• _Exercise prompt_
From the entries below, gather every line containing the string "which".

(Items from a dataset)

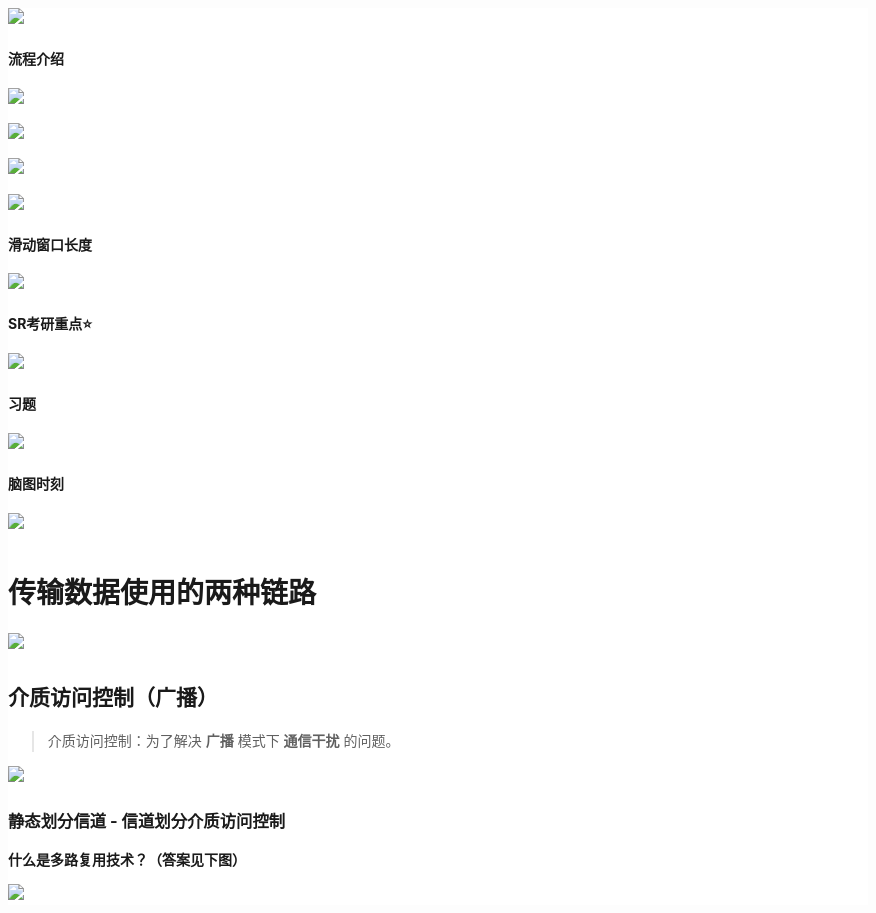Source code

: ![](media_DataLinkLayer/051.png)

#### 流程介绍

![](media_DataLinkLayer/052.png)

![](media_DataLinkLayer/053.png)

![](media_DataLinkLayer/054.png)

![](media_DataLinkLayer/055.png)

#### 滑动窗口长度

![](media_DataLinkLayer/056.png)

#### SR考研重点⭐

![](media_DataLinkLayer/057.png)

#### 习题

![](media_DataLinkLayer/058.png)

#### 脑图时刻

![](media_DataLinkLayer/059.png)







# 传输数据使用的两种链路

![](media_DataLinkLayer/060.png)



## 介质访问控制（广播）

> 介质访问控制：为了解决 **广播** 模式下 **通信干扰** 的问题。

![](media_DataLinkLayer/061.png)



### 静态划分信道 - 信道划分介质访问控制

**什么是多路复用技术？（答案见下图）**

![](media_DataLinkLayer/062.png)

...

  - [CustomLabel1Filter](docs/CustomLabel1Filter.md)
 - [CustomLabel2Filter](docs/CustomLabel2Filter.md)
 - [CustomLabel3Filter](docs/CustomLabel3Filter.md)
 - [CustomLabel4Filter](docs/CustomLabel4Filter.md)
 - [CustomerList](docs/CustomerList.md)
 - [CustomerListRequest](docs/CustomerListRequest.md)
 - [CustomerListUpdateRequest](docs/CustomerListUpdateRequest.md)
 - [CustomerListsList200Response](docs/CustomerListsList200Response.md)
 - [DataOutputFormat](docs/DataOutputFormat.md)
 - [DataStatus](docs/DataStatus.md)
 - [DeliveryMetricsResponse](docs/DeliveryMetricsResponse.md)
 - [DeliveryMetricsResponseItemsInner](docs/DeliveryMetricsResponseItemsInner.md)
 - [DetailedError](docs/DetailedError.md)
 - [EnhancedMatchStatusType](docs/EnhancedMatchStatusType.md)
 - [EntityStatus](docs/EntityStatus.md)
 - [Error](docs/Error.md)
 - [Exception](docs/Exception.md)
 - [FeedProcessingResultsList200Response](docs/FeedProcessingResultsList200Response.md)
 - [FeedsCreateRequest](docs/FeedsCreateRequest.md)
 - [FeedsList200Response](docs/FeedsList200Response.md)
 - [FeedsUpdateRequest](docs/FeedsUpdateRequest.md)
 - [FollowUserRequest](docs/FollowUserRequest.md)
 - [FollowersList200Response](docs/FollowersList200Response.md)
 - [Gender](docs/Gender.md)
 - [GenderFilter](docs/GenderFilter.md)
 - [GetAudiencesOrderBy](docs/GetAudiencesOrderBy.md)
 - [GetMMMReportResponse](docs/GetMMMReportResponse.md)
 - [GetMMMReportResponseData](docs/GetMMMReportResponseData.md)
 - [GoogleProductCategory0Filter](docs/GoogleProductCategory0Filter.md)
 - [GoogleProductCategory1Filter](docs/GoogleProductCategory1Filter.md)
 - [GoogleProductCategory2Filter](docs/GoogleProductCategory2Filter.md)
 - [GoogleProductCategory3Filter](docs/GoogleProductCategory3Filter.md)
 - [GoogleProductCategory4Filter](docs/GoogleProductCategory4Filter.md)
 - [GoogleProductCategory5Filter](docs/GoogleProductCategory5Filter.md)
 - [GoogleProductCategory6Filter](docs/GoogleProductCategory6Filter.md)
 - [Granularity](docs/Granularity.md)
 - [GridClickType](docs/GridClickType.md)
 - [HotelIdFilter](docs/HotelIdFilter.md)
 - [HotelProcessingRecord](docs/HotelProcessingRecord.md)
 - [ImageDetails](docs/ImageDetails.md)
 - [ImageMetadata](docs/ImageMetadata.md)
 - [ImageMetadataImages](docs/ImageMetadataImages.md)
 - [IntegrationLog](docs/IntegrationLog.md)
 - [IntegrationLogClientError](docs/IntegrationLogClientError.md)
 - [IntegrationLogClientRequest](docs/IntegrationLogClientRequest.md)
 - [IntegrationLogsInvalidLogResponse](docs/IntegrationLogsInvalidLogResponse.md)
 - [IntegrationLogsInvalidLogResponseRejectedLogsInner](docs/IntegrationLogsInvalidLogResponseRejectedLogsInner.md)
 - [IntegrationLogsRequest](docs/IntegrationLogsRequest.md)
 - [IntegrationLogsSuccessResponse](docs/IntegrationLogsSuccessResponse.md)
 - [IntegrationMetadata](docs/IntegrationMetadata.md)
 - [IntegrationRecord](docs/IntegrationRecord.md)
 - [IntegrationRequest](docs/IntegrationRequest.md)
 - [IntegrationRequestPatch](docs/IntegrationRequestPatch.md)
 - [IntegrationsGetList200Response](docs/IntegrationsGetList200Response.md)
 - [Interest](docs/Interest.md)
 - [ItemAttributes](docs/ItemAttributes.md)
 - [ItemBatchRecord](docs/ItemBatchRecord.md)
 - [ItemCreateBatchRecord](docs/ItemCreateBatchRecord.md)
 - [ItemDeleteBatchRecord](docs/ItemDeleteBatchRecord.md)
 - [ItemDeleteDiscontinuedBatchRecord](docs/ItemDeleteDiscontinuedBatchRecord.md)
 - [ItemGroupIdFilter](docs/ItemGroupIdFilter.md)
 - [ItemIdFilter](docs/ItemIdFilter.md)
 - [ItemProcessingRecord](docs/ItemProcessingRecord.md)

--

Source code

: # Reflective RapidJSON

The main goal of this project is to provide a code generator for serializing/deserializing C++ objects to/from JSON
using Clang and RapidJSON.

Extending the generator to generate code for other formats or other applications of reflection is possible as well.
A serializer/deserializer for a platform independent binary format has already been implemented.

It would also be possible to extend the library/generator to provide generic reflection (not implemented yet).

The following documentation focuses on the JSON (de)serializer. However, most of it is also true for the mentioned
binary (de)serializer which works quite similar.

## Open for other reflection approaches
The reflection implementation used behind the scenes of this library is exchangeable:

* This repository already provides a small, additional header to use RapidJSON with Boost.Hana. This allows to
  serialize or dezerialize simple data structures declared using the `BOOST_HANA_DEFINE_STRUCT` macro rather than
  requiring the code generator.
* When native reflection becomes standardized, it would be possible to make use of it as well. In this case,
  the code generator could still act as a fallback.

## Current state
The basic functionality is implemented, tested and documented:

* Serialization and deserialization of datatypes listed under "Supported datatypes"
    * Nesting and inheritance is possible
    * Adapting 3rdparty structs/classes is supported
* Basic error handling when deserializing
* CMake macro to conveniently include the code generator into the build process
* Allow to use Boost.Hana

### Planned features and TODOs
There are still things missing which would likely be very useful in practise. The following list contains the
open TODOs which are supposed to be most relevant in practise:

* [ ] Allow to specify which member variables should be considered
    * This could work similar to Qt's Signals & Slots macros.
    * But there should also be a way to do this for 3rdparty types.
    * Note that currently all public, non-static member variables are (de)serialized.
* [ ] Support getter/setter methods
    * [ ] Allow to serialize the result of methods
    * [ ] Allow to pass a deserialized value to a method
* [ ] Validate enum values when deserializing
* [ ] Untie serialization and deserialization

• _Solution below_
binary (de)serializer which works quite similar.
There are still things missing which would likely be very useful in practise. The following list contains the
open TODOs which are supposed to be most relevant in practise:
* [ ] Allow to specify which member variables should be considered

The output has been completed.